The CC-115 Buffalo aircraft flew an impressive 55 years in the Royal Canadian Air Force (RCAF) from 1967 to 2022.
The first CC-115s were stationed at 429 Squadron in Saint-Hubert, Quebec, where they performed a medium tactical transport role, such as transportation of troops and equipment. In the 1970s, most of the Buffalo fleet were transitioned to search and rescue (SAR) operations at 413 Squadron (Summerside, Prince Edward Island), 424 Squadron (Trenton, Ontario), 440 Squadron (Edmonton, Alberta) and 442 Squadron (Comox, British Columbia). As a SAR aircraft, the Buffalo was capable of performing searches over land and sea, supporting rescues and searches with illumination flares, as well as parachuting SAR Technicians, rescue supplies and equipment to aeronautical and marine emergencies. It was also used for medical evacuations and transport.

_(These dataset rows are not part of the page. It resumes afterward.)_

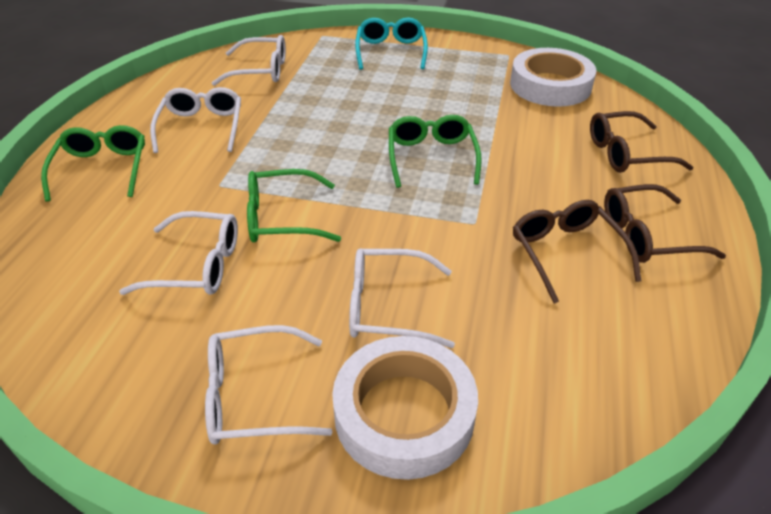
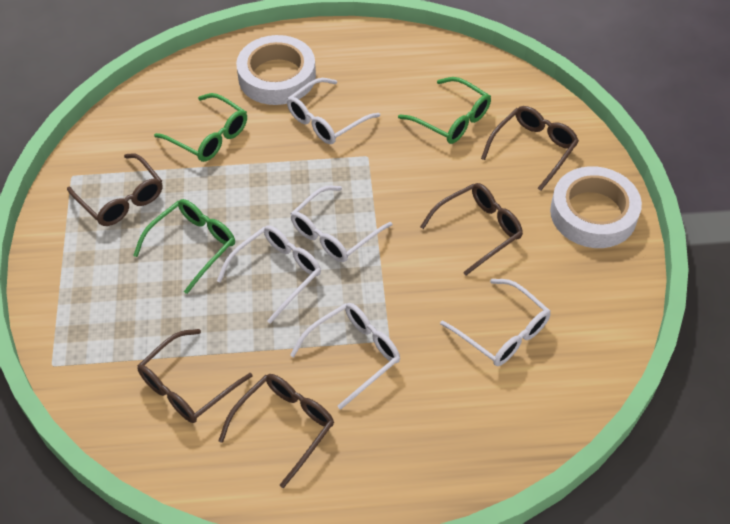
brown glasses: [513,200,641,303] [590,111,693,173] [604,184,726,263] = 3 -> [67,153,163,226] [137,329,253,423] [218,374,334,488] [420,183,523,275] [481,106,579,191] = 5
turquoise glasses: [355,18,428,70] = 1 -> none = 0

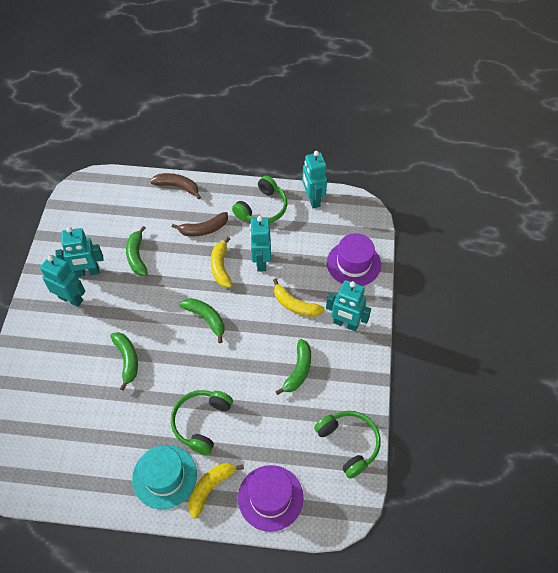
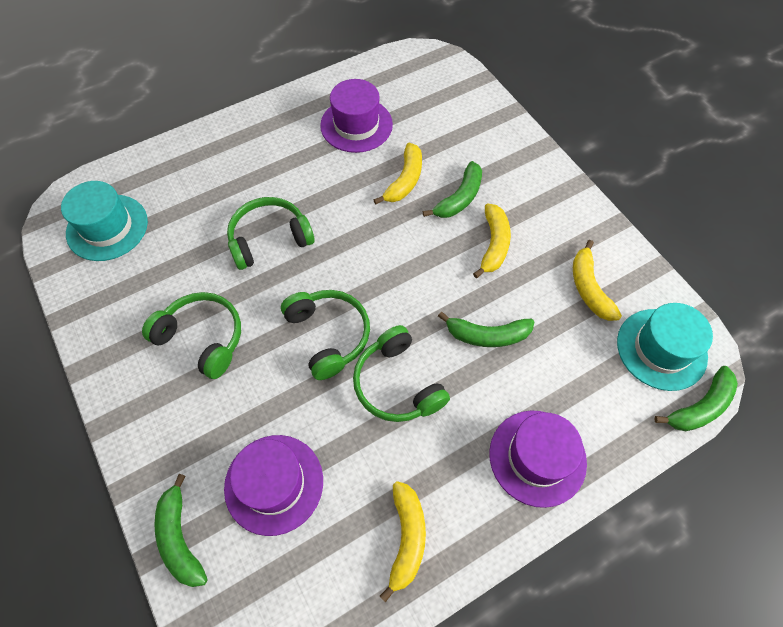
brown banana: [150,173,201,199] [172,212,228,236] = 2 -> none = 0
green headphones: [171,390,233,455] [232,176,287,223] [314,411,381,479] = 3 -> [142,292,241,379] [227,197,315,270] [281,290,370,380] [353,325,450,422] = 4
purple hat: [238,465,304,532] [327,233,381,286] = 2 -> [224,435,323,536] [320,79,393,153] [489,410,587,508] = 3
turquoise hat: [132,445,197,509] = 1 -> [61,181,148,261] [617,303,713,391] = 2
turquoise robot: [40,255,85,307] [56,227,103,277] [250,216,271,272] [302,151,327,208] [326,280,371,331] = 5 -> none = 0
yellow banana: [188,463,244,519] [211,237,232,288] [273,279,325,317] = 3 -> [374,143,422,205] [380,481,426,602] [473,203,511,278] [573,240,622,321] = 4

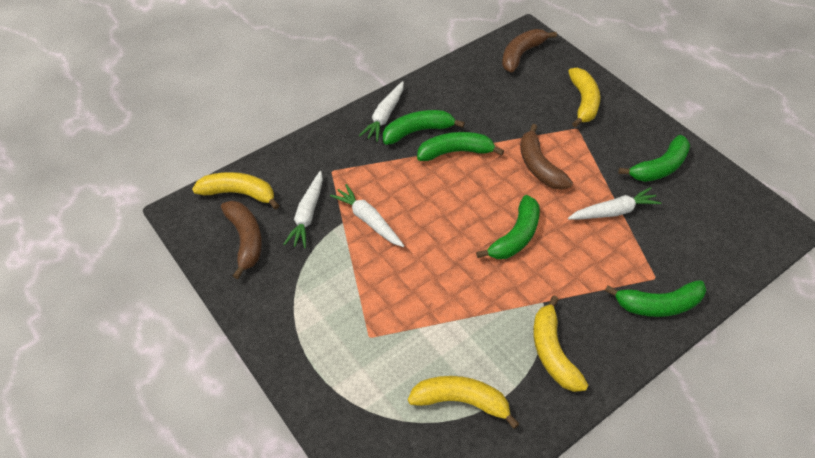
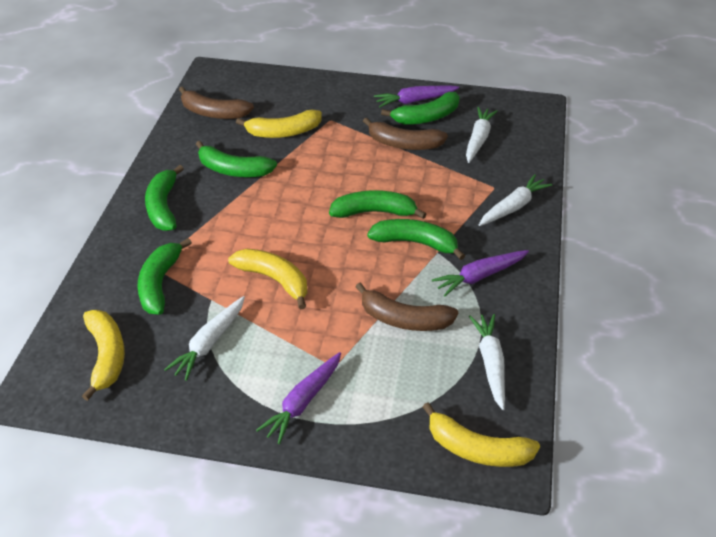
green banana: [383,110,465,145] [417,132,504,161] [476,195,540,259] [605,280,706,317] [618,135,690,182] = 5 -> [137,238,192,315] [145,165,184,231] [196,141,277,177] [329,190,427,219] [367,219,465,260] [381,92,460,125] = 6
purple carrot: none = 0 -> [256,352,341,444] [374,86,459,107] [432,250,529,296] = 3

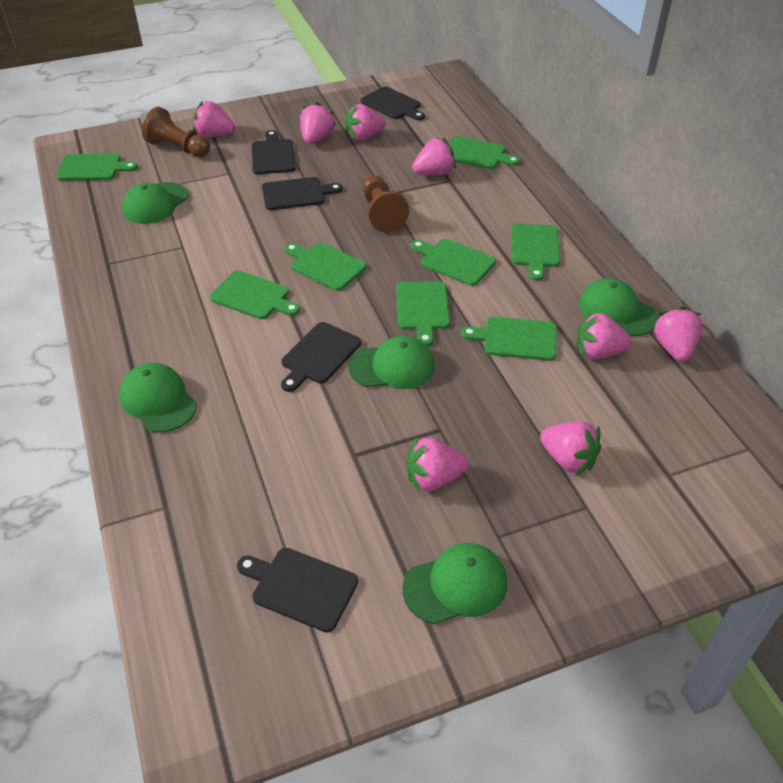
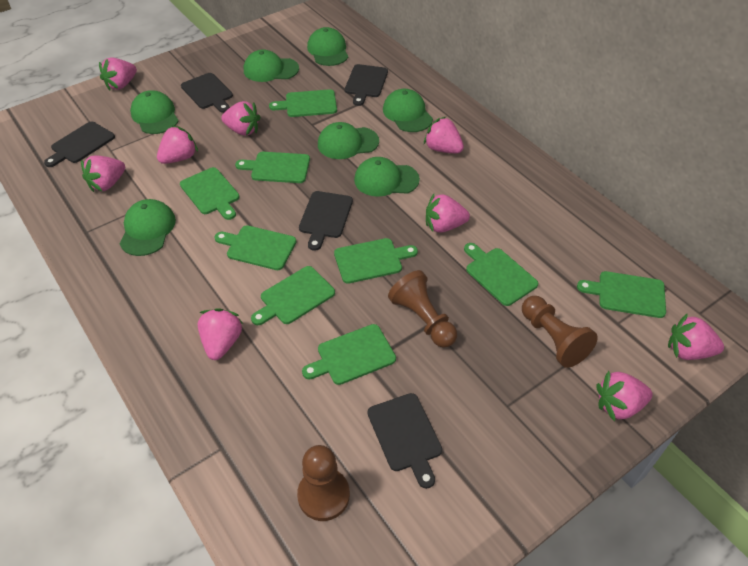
brown pawn: [142,107,210,157] [363,175,409,232] = 2 -> [297,445,350,521] [388,270,457,348] [522,296,598,368] = 3
green cap: [119,363,197,432] [122,182,188,224] [348,336,435,389] [402,543,507,624] [579,278,658,336] = 5 -> [120,199,176,256] [130,90,178,134] [244,49,299,82] [307,27,348,66] [318,122,379,159] [354,157,420,197] [383,89,433,132] = 7
green cutting board: [56,154,138,181] [210,270,300,319] [284,243,366,291] [396,281,450,346] [411,239,496,286] [449,136,520,169] [461,316,557,361] [511,224,560,281] = 8 -> [180,167,240,220] [215,225,296,270] [235,152,310,183] [251,266,335,325] [269,89,337,117] [302,324,396,385] [334,238,418,284] [464,243,538,306] [577,271,666,318] = 9
pink strawberry: [193,101,235,137] [300,102,336,144] [345,104,386,141] [407,436,469,493] [412,137,456,175] [540,421,601,475] [576,312,632,359] [652,307,703,362] = 8 -> [81,156,125,192] [99,57,137,90] [157,125,198,164] [198,308,243,360] [221,101,261,136] [424,117,464,153] [426,194,470,232] [596,371,653,422] [668,313,724,360] = 9

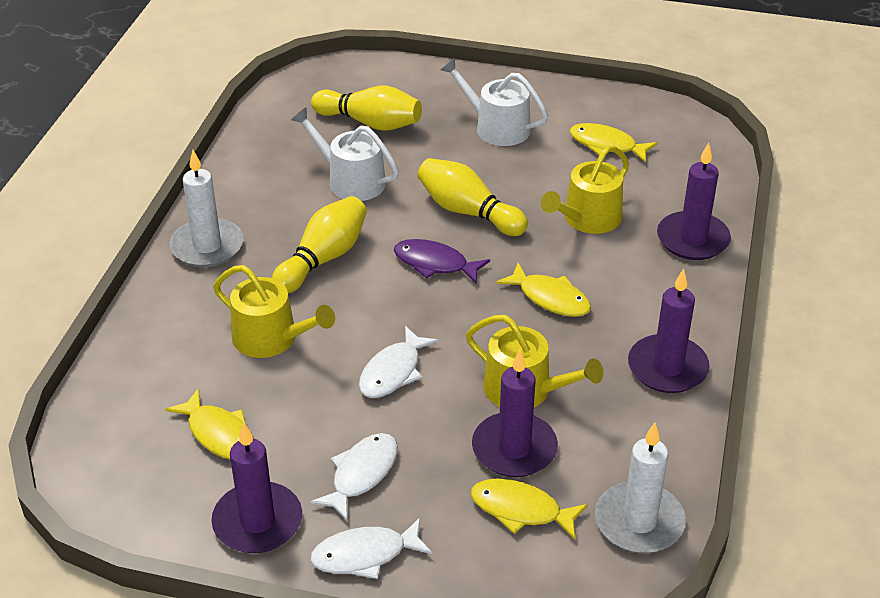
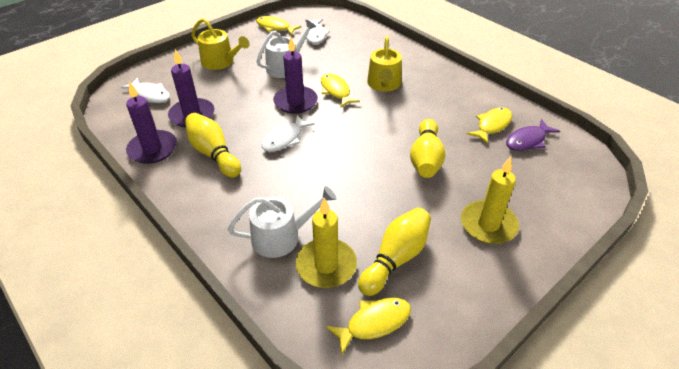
purple candle: [211,422,302,553] [472,350,558,477] [628,269,710,393] [657,143,731,260] = 4 -> [126,81,177,164] [168,49,215,127] [273,37,318,114] = 3
white candle: [170,150,244,267] [595,423,686,553] = 2 -> none = 0
yellow candle: none = 0 -> [296,198,357,288] [461,156,519,244] = 2
yellow watering can: [213,265,335,358] [466,315,604,407] [541,145,629,234] = 3 -> [191,18,250,70] [367,36,402,92] = 2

The Buffalo also participated in exercises and operations around the world. On August 9, 1974, while on a peacekeeping mission, an unarmed CC-115 Buffalo was shot down by Syrian missiles during a regular resupply mission in the Middle East. All nine Canadian peacekeepers onboard were killed. It was the largest single-day loss of Canadian Armed Forces personnel in a peace support operation and led to the establishment of National Peacekeepers' Day, which is marked annually in Canada on August 9.
By the early 2000s, the remaining Buffalo fleet was based entirely at 442 Squadron where it served a vast territory from British Columbia to the Yukon, and from the Rocky Mountains to 1,200 kilometers out over the Pacific Ocean. The aircraft’s agility and all-weather capabilities were well suited for the rough and mountainous terrain on Canada’s West Coast because it could take off and land on rugged strips as short as a soccer field. It was also known for “valley shoots” where the aircraft could slowly descend from a mountain top to sea level.